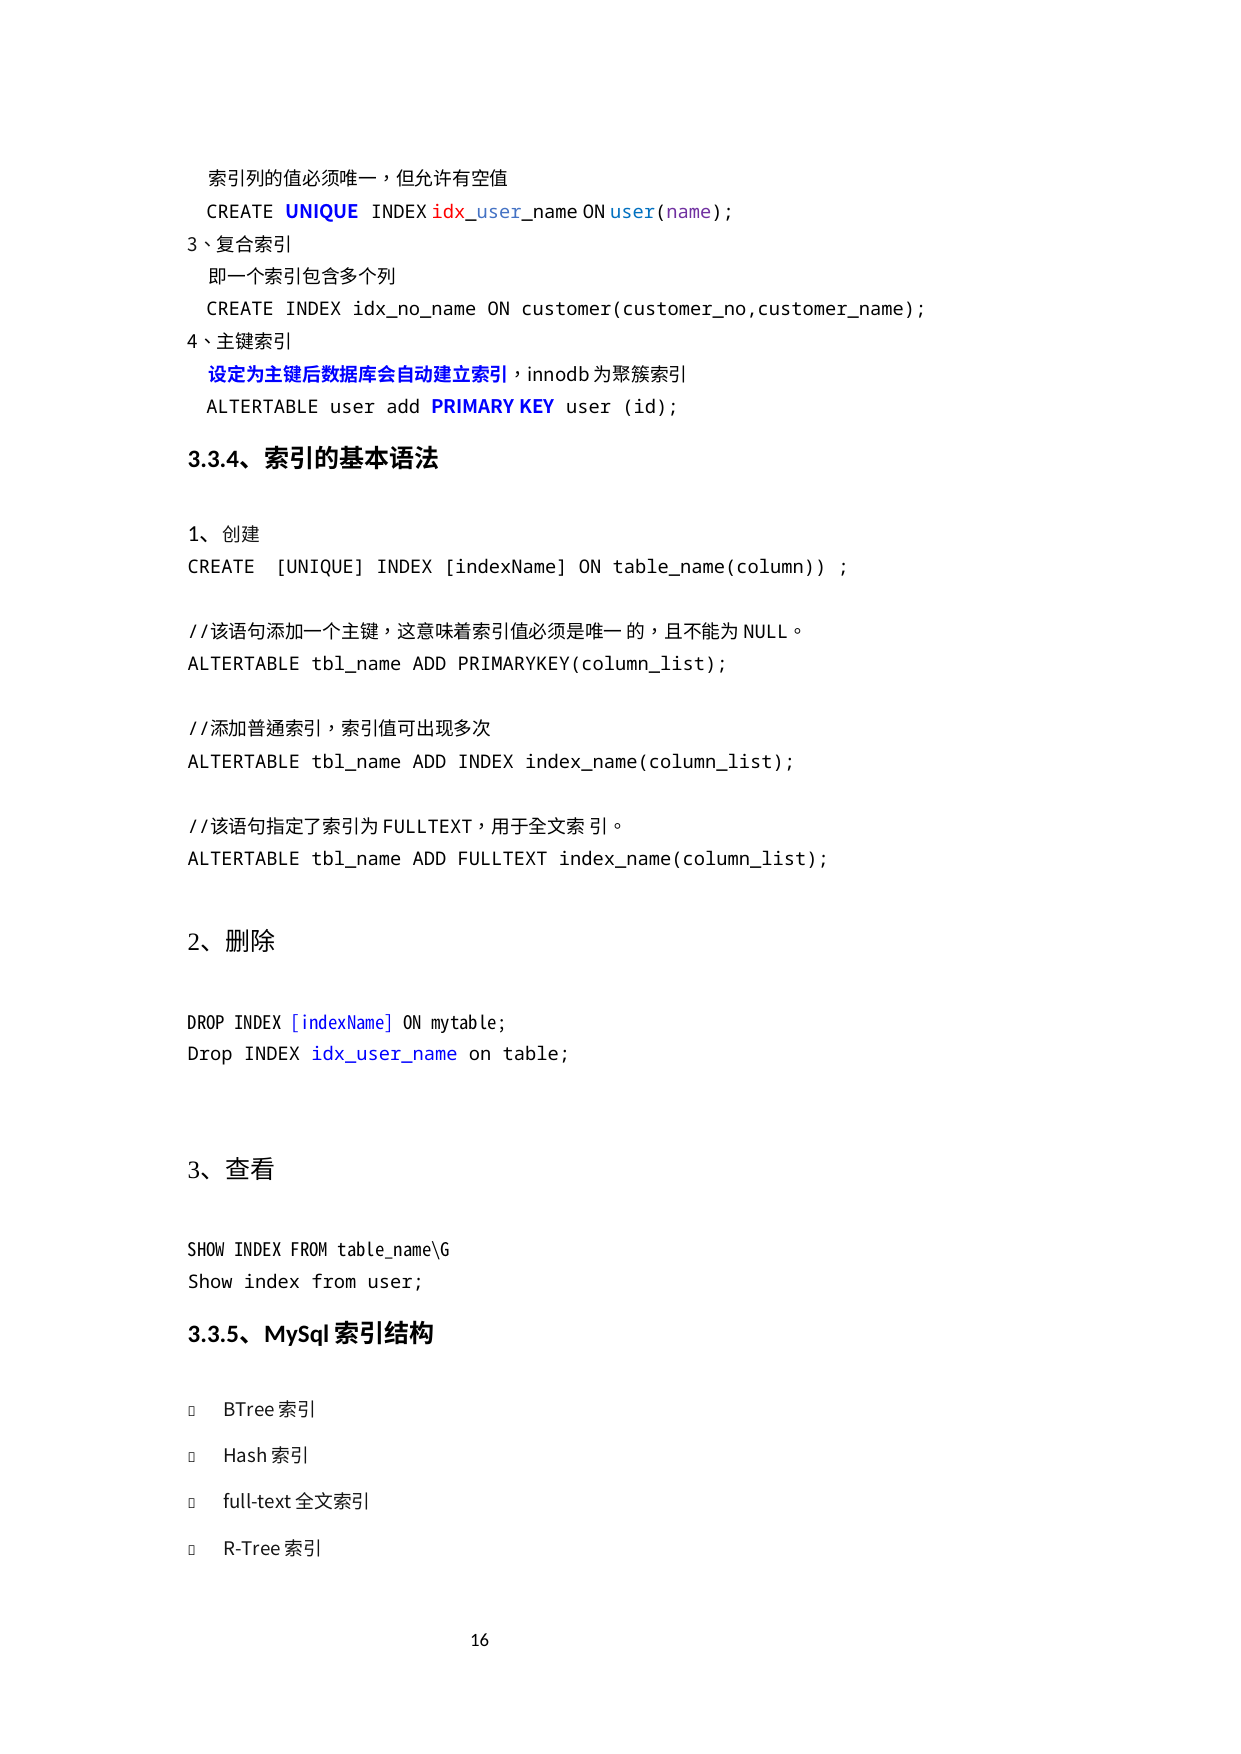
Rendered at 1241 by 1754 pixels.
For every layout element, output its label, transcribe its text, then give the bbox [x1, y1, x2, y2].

text //添加普通索引，索引值可出现多次 [187, 712, 1038, 745]
list 复合索引 [187, 227, 1053, 259]
text DROP INDEX [indexName] ON mytable; [187, 1005, 1038, 1037]
text R-Tree索引 [187, 1531, 1053, 1563]
text full-text全文索引 [187, 1484, 1053, 1517]
subtitle 3.3.4、索引的基本语法 [187, 424, 1053, 489]
text SHOW INDEX FROM table_name\G [187, 1232, 1038, 1265]
text ALTERTABLE tbl_name ADD INDEX index_name(column_list); [187, 745, 1038, 777]
list 查看 [187, 1135, 1053, 1200]
list 删除 [187, 907, 1053, 972]
text 索引列的值必须唯一，但允许有空值 [208, 162, 1038, 194]
text CREATE UNIQUE INDEXidx_user_nameONuser(name); [187, 194, 1038, 227]
text 设定为主键后数据库会自动建立索引，innodb为聚簇索引 [208, 357, 1038, 389]
text //该语句指定了索引为FULLTEXT，用于全文索 引。 [187, 810, 1038, 842]
subtitle 3.3.5、MySql索引结构 [187, 1299, 1053, 1364]
text Drop INDEX idx_user_name on table; [187, 1037, 1038, 1070]
text Hash索引 [187, 1438, 1053, 1471]
text ALTERTABLE tbl_name ADD PRIMARYKEY(column_list); [187, 647, 1038, 680]
text CREATE [UNIQUE] INDEX [indexName] ON table_name(column)) ; [187, 550, 1038, 582]
text 即一个索引包含多个列 [208, 259, 1038, 292]
text //该语句添加一个主键，这意味着索引值必须是唯一 的，且不能为NULL。 [187, 615, 1038, 647]
list 主键索引 [187, 324, 1053, 357]
text Show index from user; [187, 1265, 1038, 1297]
text 1、创建 [187, 517, 1053, 550]
text ALTERTABLE user add PRIMARY KEY user (id); [187, 389, 1038, 422]
text BTree索引 [187, 1392, 1053, 1425]
text ALTERTABLE tbl_name ADD FULLTEXT index_name(column_list); [187, 842, 1038, 875]
text CREATE INDEX idx_no_name ON customer(customer_no,customer_name); [187, 292, 1038, 324]
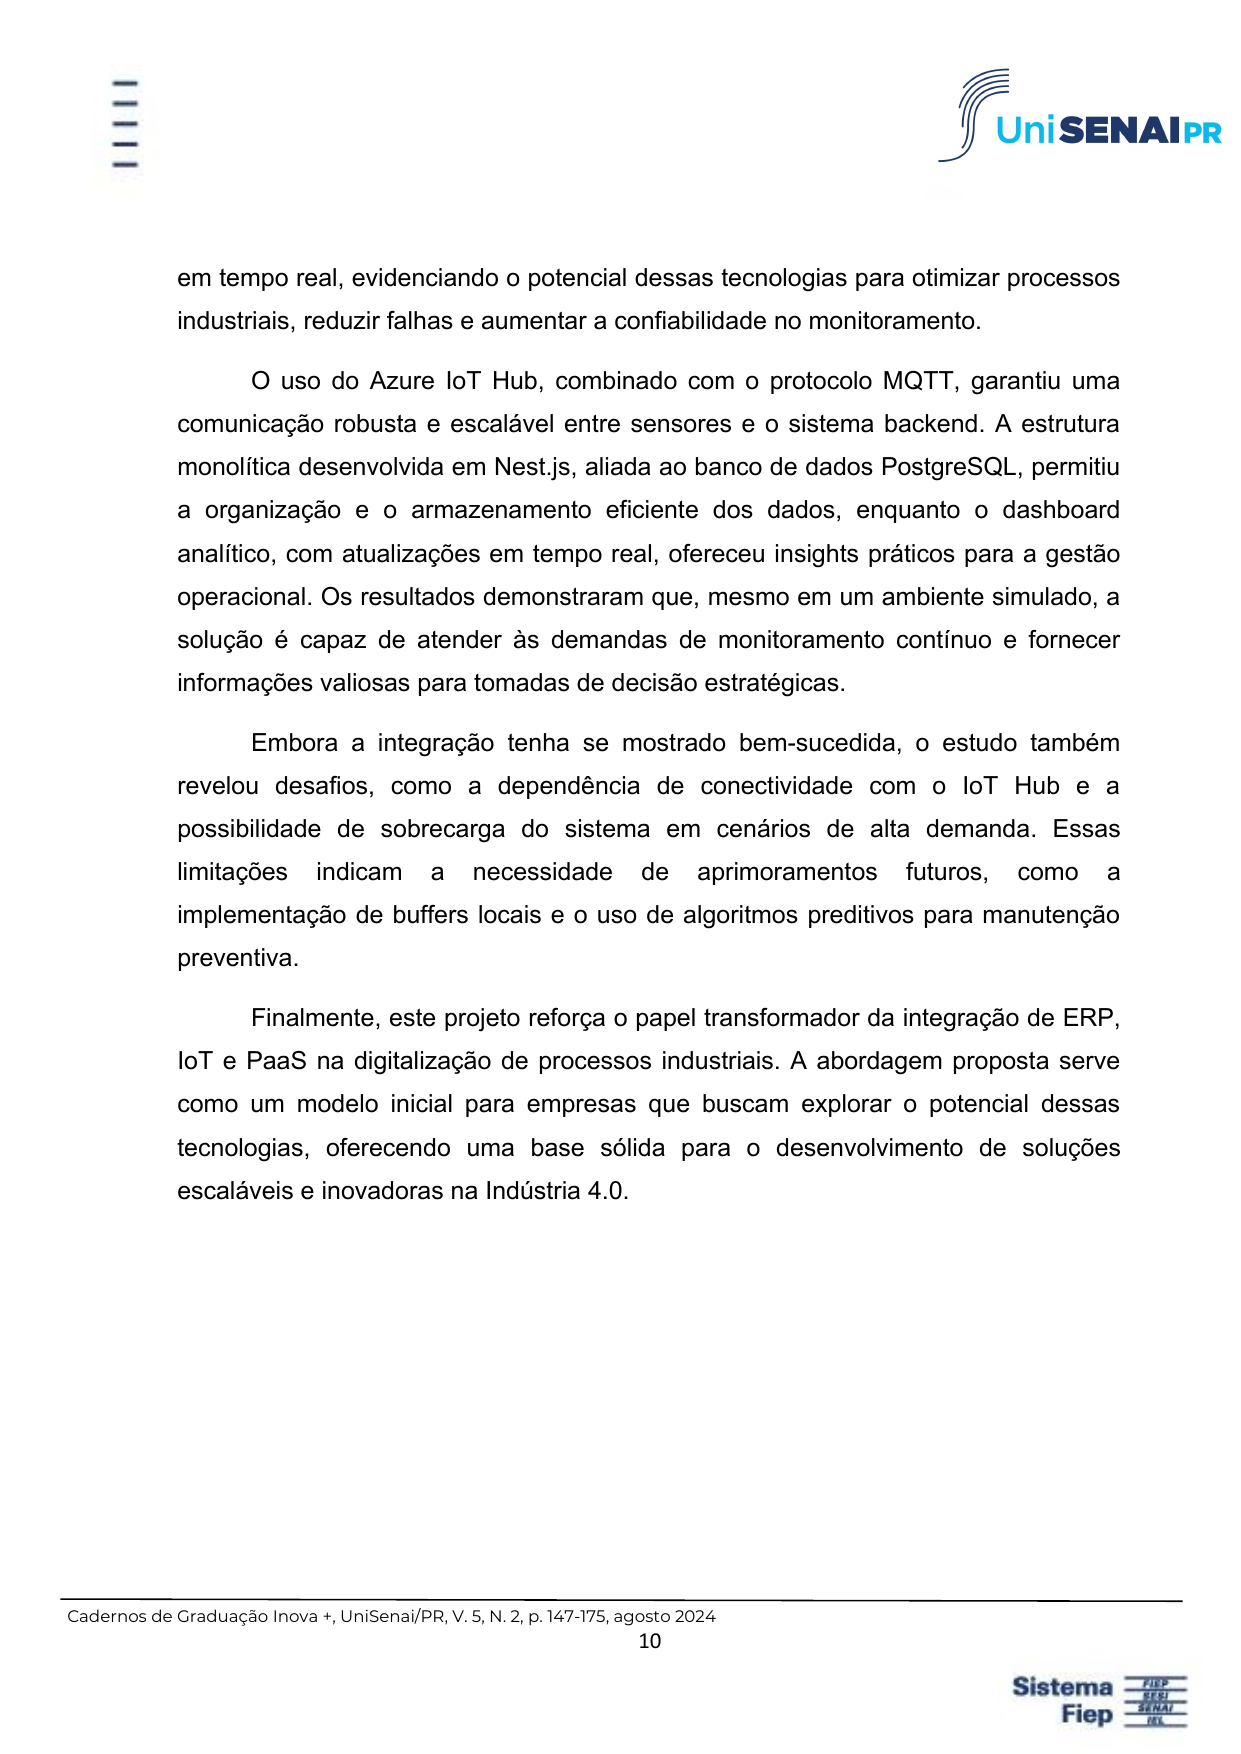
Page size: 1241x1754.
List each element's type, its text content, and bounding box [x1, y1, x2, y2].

picture [177, 1599, 1241, 1754]
text Finalmente, este projeto reforça o papel transformador da integração de ERP, IoT e PaaS na digitalização de processos industriais. A abordagem proposta serve como um modelo inicial para empresas que buscam explorar o potencial dessas tecnologias, oferecendo uma base sólida para o desenvolvimento de soluções escaláveis e inovadoras na Indústria 4.0. [177, 1003, 1122, 1204]
text O uso do Azure IoT Hub, combinado com o protocolo MQTT, garantiu uma comunicação robusta e escalável entre sensores e o sistema backend. A estrutura monolítica desenvolvida em Nest.js, aliada ao banco de dados PostgreSQL, permitiu a organização e o armazenamento eficiente dos dados, enquanto o dashboard analítico, com atualizações em tempo real, ofereceu insights práticos para a gestão operacional. Os resultados demonstraram que, mesmo em um ambiente simulado, a solução é capaz de atender às demandas de monitoramento contínuo e fornecer informações valiosas para tomadas de decisão estratégicas. [177, 366, 1122, 697]
picture [652, 1636, 658, 1647]
text Embora a integração tenha se mostrado bem-sucedida, o estudo também revelou desafios, como a dependência de conectividade com o IoT Hub e a possibilidade de sobrecarga do sistema em cenários de alta demanda. Essas limitações indicam a necessidade de aprimoramentos futuros, como a implementação de buffers locais e o uso de algoritmos preditivos para manutenção preventiva. [177, 728, 1122, 972]
picture [27, 0, 1241, 247]
text Esse artigo apresentou a simulação de um sistema ERP integrado a dispositivos IoT por meio de uma plataforma PaaS, demonstrando a viabilidade e os benefícios dessa abordagem no contexto da Indústria 4.0. A solução desenvolvida mostrou-se eficiente na coleta, processamento e visualização de dados operacionais em tempo real, evidenciando o potencial dessas tecnologias para otimizar processos industriais, reduzir falhas e aumentar a confiabilidade no monitoramento. [177, 263, 1122, 335]
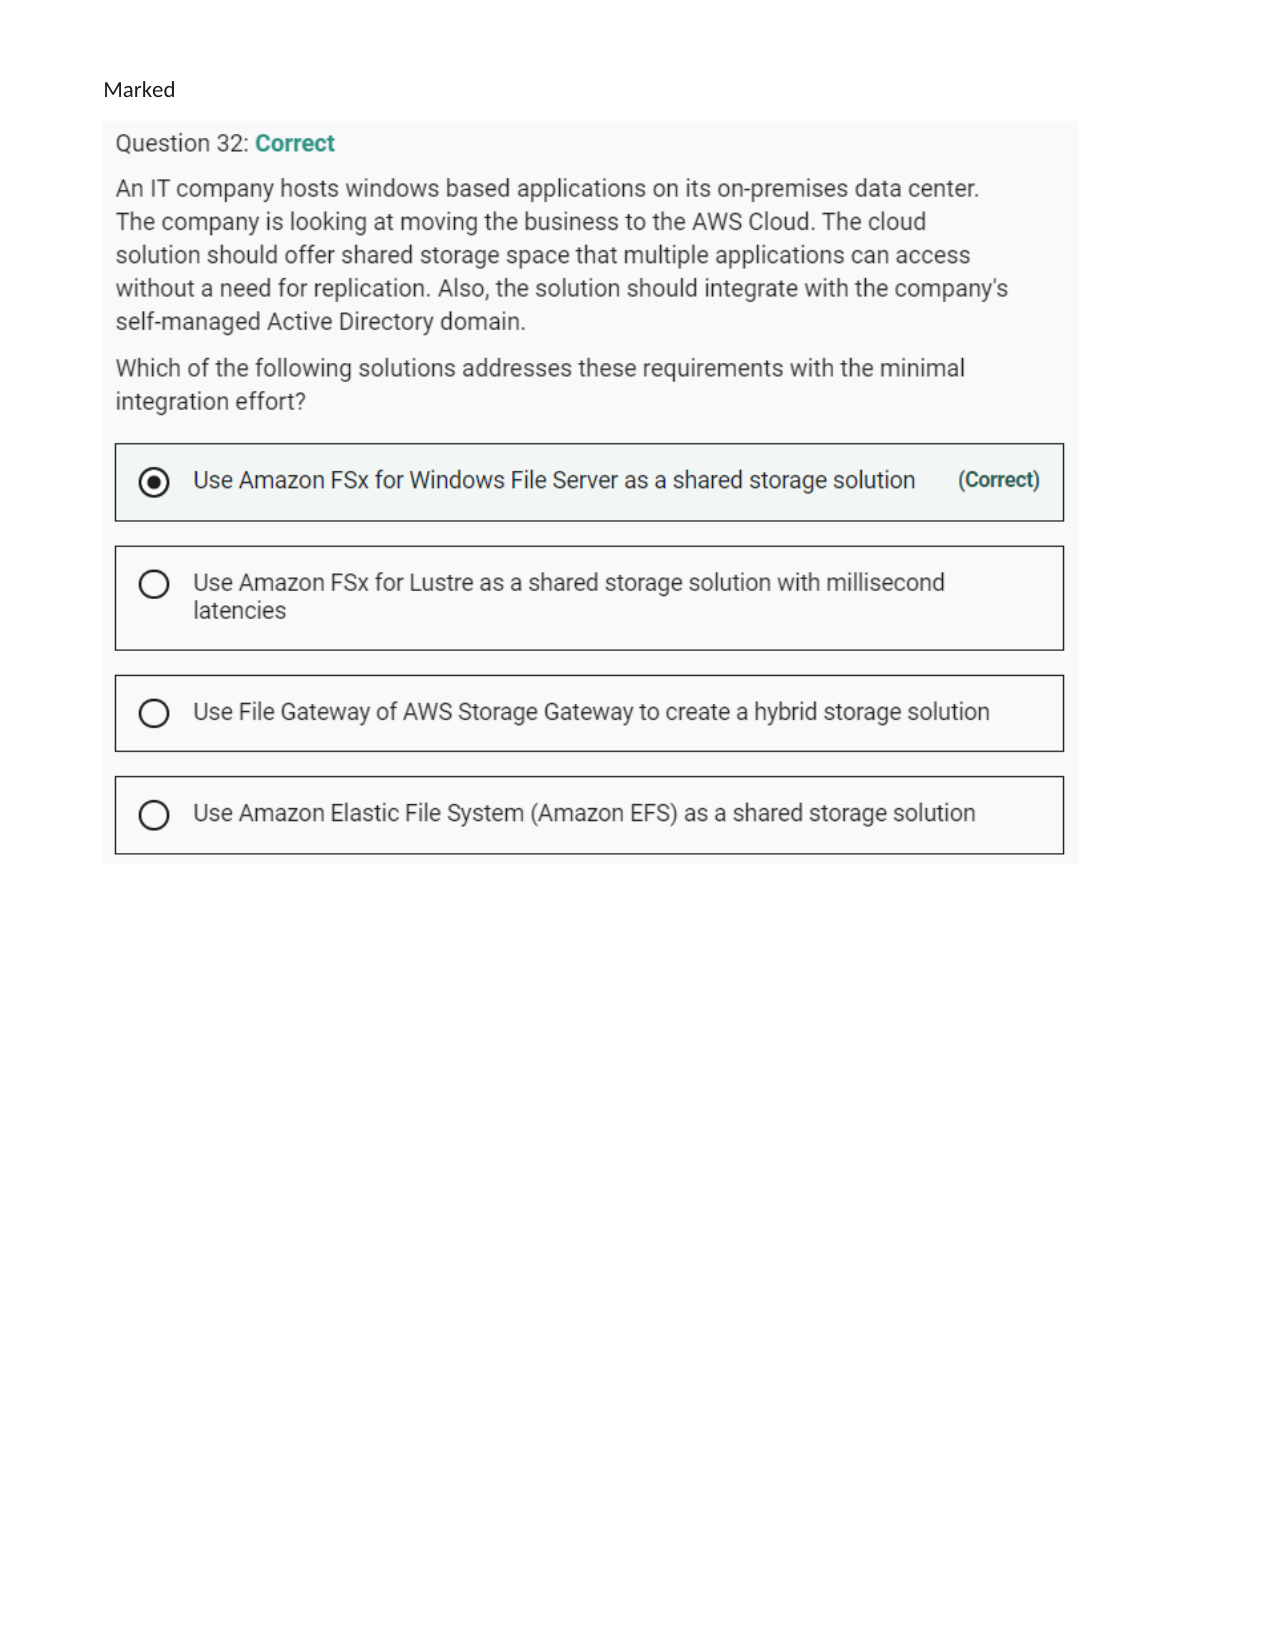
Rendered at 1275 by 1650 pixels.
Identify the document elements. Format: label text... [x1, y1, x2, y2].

text Marked [103, 75, 1200, 103]
picture [103, 121, 1079, 864]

#### [Problem description]
Retype the entries above exactly. Stop after the line containing "Page size: 1241x1754.", and omit the pictures.

#### [Written response]
Rendered at 1241 by 1754 pixels.
For every layout element, output its label, transcribe its text, then give the bbox [x1, y1, x2, y2].

text //添加普通索引，索引值可出现多次 [187, 712, 1038, 745]
list 复合索引 [187, 227, 1053, 259]
text DROP INDEX [indexName] ON mytable; [187, 1005, 1038, 1037]
text R-Tree索引 [187, 1531, 1053, 1563]
text full-text全文索引 [187, 1484, 1053, 1517]
subtitle 3.3.4、索引的基本语法 [187, 424, 1053, 489]
text SHOW INDEX FROM table_name\G [187, 1232, 1038, 1265]
text ALTERTABLE tbl_name ADD INDEX index_name(column_list); [187, 745, 1038, 777]
list 查看 [187, 1135, 1053, 1200]
list 删除 [187, 907, 1053, 972]
text 索引列的值必须唯一，但允许有空值 [208, 162, 1038, 194]
text CREATE UNIQUE INDEXidx_user_nameONuser(name); [187, 194, 1038, 227]
text 设定为主键后数据库会自动建立索引，innodb为聚簇索引 [208, 357, 1038, 389]
text //该语句指定了索引为FULLTEXT，用于全文索 引。 [187, 810, 1038, 842]
subtitle 3.3.5、MySql索引结构 [187, 1299, 1053, 1364]
text Drop INDEX idx_user_name on table; [187, 1037, 1038, 1070]
text Hash索引 [187, 1438, 1053, 1471]
text ALTERTABLE tbl_name ADD PRIMARYKEY(column_list); [187, 647, 1038, 680]
text CREATE [UNIQUE] INDEX [indexName] ON table_name(column)) ; [187, 550, 1038, 582]
text 即一个索引包含多个列 [208, 259, 1038, 292]
text //该语句添加一个主键，这意味着索引值必须是唯一 的，且不能为NULL。 [187, 615, 1038, 647]
list 主键索引 [187, 324, 1053, 357]
text Show index from user; [187, 1265, 1038, 1297]
text 1、创建 [187, 517, 1053, 550]
text ALTERTABLE user add PRIMARY KEY user (id); [187, 389, 1038, 422]
text BTree索引 [187, 1392, 1053, 1425]
text ALTERTABLE tbl_name ADD FULLTEXT index_name(column_list); [187, 842, 1038, 875]
text CREATE INDEX idx_no_name ON customer(customer_no,customer_name); [187, 292, 1038, 324]
Page size: 1241x1754.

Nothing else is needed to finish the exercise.